Is the African church part of the problem here for creating a stigma and demonizing people with HIV?

That charge has been way overblown. There was some of that early in the pandemic, but the churches’ involvement and intervention are essential. For one thing, they have always been right about where to put the emphasis — namely, on marital fidelity and abstinence, or delay of the age of first sex. All faith-based organizations promote this, whatever the denomination or religion. Faith-based organizations are some of the most powerful NGOs in Africa, and they play a leading role not only in general health and education in these countries, but also in caring for the sick and dying in the AIDS epidemics we find in Africa, from the very beginning. I think historians will look back and find great fault in the fact that the major AIDS donor organizations did really not bring the religious groups into prevention activities at or near the beginning of the pandemic.

What is the best HIV prevention strategy for the Obama administration to fund with new PEPFAR money?

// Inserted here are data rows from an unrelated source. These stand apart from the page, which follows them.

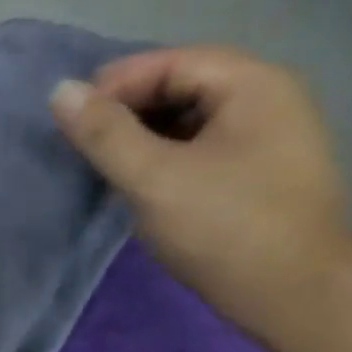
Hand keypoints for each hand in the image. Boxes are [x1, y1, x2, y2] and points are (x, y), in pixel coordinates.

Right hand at [49, 46, 351, 350]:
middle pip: (185, 86)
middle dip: (128, 109)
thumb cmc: (222, 225)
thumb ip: (104, 135)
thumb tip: (60, 92)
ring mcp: (266, 138)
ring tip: (101, 163)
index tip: (70, 117)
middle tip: (80, 141)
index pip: (174, 62)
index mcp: (253, 85)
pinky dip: (162, 157)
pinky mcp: (257, 174)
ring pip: (191, 120)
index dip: (117, 83)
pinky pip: (200, 148)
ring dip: (142, 135)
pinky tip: (137, 183)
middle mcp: (268, 99)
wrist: (292, 288)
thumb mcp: (153, 177)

Well, my views here also upset a lot of my colleagues, but I’ve always said that we cannot treat our way out of this pandemic. A sound public health approach is always based on good prevention strategies. We can justify treatment with expensive anti-retroviral drugs on humanitarian grounds, but it’s hard to do on public health grounds. So I would advise Obama, the candidate I voted for, to put more emphasis on prevention, and to face up to the hard realities of the best evidence available to date, which shows that condom promotion, testing and counseling, curing the curable STDs, or any of the other interventions widely endorsed and considered “best practices” always funded have simply not worked in Africa. (It’s possible they may work in other regions, like condoms in Thailand, so it’s easy for me to be misquoted on something like this.) In a number of studies, these interventions have actually been shown to not work. The two interventions that work best in Africa are promotion of monogamy and fidelity, and male circumcision. We have even stronger science behind the latter. I assume people know about “the male circumcision factor” these days, so I will not say more here.

As for IDU (injecting drug use) epidemics, I would advise putting resources into preventing addiction in the first place and into treatment of drug addicts and facilitation of support groups to keep addicts from relapsing, groups like those following the 12-steps.